Applied Mathematics translates the physical world into algorithms - mathematical procedures - that computers can calculate and solve much faster and attack bigger and more complex problems than humans alone. Without the mathematics behind them, such things as weather forecasting models and digital television would be impossible. Applied Mathematics enables scientists to describe and predict phenomena like motion and gravity in mathematical terms.

The algorithms Applied Mathematics Research develops power high-fidelity simulation and analysis of physical, chemical and biological processes, describing them in discrete terms computers can calculate.

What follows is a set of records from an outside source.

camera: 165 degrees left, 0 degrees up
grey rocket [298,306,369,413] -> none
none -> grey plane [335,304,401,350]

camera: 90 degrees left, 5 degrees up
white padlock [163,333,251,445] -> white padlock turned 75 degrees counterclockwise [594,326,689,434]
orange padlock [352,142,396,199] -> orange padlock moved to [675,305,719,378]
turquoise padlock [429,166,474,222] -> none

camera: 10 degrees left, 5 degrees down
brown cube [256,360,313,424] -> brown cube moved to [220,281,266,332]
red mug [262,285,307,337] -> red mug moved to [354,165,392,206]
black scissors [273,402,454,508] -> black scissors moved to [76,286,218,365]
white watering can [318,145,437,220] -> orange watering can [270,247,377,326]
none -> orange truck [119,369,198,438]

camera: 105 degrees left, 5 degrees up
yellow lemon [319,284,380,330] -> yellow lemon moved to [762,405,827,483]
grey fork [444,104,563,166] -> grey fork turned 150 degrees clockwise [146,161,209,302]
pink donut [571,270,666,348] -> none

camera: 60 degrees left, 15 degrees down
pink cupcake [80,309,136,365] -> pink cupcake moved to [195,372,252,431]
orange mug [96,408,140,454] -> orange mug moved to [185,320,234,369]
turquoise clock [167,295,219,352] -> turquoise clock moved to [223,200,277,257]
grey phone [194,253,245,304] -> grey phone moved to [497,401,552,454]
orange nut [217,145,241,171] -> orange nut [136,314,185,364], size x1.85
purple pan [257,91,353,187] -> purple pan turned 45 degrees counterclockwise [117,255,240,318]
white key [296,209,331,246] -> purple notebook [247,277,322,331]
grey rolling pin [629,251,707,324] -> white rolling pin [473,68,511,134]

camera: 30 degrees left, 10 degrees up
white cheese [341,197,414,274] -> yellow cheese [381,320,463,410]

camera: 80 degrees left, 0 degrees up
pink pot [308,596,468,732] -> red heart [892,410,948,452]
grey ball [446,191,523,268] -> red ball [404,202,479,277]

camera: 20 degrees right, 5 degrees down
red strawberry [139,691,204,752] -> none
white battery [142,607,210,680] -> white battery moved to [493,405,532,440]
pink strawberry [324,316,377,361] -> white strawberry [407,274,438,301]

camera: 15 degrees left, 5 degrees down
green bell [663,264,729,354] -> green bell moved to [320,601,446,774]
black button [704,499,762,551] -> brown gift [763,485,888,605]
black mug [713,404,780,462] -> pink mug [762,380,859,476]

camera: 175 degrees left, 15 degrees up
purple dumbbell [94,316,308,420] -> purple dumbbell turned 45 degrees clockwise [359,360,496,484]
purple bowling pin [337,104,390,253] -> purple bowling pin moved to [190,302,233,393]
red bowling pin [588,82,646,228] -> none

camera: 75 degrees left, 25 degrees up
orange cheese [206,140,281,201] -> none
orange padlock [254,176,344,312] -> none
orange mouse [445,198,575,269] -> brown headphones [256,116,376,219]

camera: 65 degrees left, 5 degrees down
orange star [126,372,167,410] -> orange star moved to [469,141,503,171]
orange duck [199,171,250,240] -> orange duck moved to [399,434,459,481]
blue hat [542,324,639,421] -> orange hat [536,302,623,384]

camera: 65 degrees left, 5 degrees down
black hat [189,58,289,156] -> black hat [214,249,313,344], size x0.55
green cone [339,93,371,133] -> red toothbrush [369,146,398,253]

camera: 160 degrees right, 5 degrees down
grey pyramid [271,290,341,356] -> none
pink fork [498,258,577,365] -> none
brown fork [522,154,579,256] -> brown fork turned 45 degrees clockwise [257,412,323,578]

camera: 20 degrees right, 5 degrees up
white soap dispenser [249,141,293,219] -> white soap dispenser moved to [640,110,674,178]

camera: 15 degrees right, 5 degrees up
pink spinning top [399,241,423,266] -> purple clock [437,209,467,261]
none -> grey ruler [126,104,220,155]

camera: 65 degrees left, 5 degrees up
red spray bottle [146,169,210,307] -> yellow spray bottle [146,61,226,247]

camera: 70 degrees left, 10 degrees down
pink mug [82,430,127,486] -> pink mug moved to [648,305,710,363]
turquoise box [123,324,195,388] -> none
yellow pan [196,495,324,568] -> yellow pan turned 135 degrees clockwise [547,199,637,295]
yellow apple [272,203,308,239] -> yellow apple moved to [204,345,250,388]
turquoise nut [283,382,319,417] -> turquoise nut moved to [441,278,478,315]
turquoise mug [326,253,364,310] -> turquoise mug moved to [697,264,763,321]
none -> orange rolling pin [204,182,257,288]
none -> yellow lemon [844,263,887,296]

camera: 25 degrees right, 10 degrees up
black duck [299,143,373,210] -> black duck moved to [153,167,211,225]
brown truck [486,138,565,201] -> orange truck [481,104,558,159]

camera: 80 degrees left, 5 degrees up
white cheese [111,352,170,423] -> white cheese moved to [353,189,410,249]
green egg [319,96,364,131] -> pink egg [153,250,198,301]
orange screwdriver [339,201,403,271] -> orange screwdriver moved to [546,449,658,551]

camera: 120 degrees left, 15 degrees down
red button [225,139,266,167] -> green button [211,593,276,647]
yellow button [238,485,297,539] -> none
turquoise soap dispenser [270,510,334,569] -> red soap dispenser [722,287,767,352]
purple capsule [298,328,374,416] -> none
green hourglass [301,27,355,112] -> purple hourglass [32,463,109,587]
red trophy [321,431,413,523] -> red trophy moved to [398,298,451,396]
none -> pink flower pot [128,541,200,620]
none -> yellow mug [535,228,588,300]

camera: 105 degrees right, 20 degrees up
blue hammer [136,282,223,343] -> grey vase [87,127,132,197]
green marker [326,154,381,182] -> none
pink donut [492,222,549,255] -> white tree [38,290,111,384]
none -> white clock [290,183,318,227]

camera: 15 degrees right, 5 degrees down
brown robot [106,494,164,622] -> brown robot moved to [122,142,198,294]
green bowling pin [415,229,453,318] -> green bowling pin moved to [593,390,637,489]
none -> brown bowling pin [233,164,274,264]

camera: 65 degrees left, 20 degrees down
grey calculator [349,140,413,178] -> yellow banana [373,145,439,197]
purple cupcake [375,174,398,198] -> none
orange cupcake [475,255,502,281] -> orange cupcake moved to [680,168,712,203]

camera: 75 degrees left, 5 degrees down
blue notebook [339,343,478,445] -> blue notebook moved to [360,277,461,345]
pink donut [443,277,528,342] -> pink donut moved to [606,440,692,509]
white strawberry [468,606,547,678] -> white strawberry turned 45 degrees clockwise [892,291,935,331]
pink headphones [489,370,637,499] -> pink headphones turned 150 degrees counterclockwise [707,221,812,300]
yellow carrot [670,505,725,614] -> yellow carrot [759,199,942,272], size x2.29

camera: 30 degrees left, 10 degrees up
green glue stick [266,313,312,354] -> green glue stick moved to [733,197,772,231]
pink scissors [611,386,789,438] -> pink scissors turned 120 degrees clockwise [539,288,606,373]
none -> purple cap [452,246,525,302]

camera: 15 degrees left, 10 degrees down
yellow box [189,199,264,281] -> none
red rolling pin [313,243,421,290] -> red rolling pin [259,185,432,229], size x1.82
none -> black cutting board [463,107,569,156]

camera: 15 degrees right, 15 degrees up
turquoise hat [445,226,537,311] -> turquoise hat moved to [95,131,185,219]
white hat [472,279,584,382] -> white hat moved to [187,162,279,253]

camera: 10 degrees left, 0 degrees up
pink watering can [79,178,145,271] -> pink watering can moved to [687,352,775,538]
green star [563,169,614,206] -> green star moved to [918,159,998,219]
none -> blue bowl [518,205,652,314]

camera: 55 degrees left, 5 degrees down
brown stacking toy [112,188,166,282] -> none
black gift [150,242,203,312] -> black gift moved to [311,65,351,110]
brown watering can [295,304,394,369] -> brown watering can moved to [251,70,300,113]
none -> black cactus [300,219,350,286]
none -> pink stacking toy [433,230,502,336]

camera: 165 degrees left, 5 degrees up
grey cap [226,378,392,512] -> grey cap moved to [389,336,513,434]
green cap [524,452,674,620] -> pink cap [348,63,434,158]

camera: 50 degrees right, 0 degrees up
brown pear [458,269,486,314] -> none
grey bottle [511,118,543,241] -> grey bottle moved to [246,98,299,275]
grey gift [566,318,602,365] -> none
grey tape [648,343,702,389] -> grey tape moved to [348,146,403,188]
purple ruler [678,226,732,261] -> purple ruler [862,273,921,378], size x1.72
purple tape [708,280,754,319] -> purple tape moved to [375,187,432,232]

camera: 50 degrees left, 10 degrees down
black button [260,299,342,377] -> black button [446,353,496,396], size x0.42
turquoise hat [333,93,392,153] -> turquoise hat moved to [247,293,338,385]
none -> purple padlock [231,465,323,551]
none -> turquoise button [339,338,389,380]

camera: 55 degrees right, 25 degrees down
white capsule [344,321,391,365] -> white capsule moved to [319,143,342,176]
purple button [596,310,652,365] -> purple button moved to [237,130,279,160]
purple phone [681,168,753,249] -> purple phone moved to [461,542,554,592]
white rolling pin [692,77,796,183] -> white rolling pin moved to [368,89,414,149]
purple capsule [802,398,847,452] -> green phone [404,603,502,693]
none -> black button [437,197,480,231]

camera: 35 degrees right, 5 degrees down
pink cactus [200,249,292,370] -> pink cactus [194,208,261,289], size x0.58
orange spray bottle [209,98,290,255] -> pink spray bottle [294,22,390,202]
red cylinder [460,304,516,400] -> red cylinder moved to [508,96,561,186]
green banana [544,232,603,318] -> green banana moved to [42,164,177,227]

The program supports research on vital areas important to creating and improving algorithms:

• Numerical methods for solving ordinary and partial differential equations, especially numerical methods for computational fluid dynamics. PDEs solve problems involving unknown relationships between several variables, enabling simulations of things like fluid flow, wave propagation and other phenomena.
• Computational meshes for complex geometrical configurations, which seek to translate domains of mathematical values into discrete points to simulate continuous processes like combustion.
• Numerical methods for solving large systems of linear and nonlinear equations.
• Optimization, which seeks to minimize or maximize mathematical functions and can be used to find the most efficient solutions to engineering problems or to discover physical properties and biological configurations.
• Multiscale computing, which connects varying scales in the same problem, such as relating processes and properties at the tiniest scales of time and space to those at the largest scales.
• Multiphysics computations, which simulate physical processes of different kinds, such as a chemical reaction at its boundary with a material.
• Math software and libraries - modular codes that can be incorporated in programs from diverse science areas, allowing developers to quickly build software that makes difficult calculations efficiently and rapidly.